■ WORK TO BE COMPLETED: Images excepted, the data below must be repeated exactly.

(DATASET RECORDS Opens)

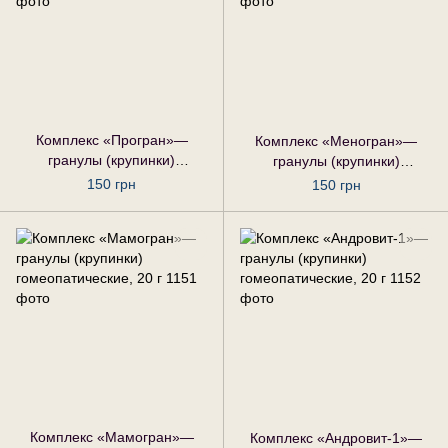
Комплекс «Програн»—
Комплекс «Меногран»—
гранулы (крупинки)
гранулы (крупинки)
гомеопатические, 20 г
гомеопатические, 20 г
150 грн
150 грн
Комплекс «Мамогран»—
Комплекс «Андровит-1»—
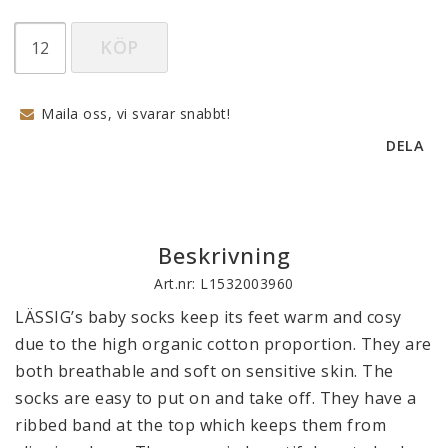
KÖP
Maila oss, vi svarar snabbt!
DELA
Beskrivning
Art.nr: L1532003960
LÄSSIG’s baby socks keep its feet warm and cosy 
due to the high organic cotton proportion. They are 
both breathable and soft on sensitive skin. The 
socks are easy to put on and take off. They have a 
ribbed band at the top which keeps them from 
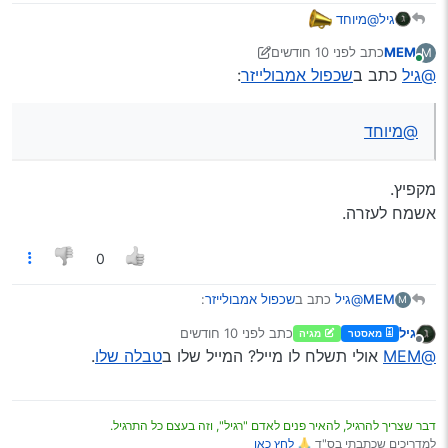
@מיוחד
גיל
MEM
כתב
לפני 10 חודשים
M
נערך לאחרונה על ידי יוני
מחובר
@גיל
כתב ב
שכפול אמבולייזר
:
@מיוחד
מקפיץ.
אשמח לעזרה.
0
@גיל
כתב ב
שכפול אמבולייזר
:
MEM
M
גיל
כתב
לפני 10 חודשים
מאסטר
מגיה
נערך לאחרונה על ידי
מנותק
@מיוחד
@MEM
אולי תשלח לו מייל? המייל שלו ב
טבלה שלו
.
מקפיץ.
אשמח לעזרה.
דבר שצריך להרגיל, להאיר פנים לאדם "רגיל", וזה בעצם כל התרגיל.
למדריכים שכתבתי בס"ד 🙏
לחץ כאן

(DATASET RECORDS Closes)

■ SOLUTION FOR THIS PROBLEM:
Комплекс «Програн»—
Комплекс «Меногран»—
гранулы (крупинки)
гранулы (крупинки)
гомеопатические, 20 г
гомеопатические, 20 г
150 грн
150 грн
Комплекс «Мамогран»—
Комплекс «Андровит-1»—
KÖP
Maila oss, vi svarar snabbt!
DELA
Beskrivning
Art.nr: L1532003960
LÄSSIG’s baby socks keep its feet warm and cosy 
due to the high organic cotton proportion. They are 
both breathable and soft on sensitive skin. The 
socks are easy to put on and take off. They have a 
ribbed band at the top which keeps them from 
@מיוחד
גיל
MEM
כתב
לפני 10 חודשים
M
נערך לאחרונה על ידי יוני
מחובר
@גיל
כתב ב
שכפול אמבולייזר
:
@מיוחד
מקפיץ.
אשמח לעזרה.
0
@גיל
כתב ב
שכפול אמבולייזר
:
MEM
M
גיל
כתב
לפני 10 חודשים
מאסטר
מגיה
נערך לאחרונה על ידי
מנותק
@מיוחד
@MEM
אולי תשלח לו מייל? המייל שלו ב
טבלה שלו
.
מקפיץ.
אשמח לעזרה.
דבר שצריך להרגיל, להאיר פנים לאדם "רגיל", וזה בעצם כל התרגיל.
למדריכים שכתבתי בס"ד 🙏
לחץ כאן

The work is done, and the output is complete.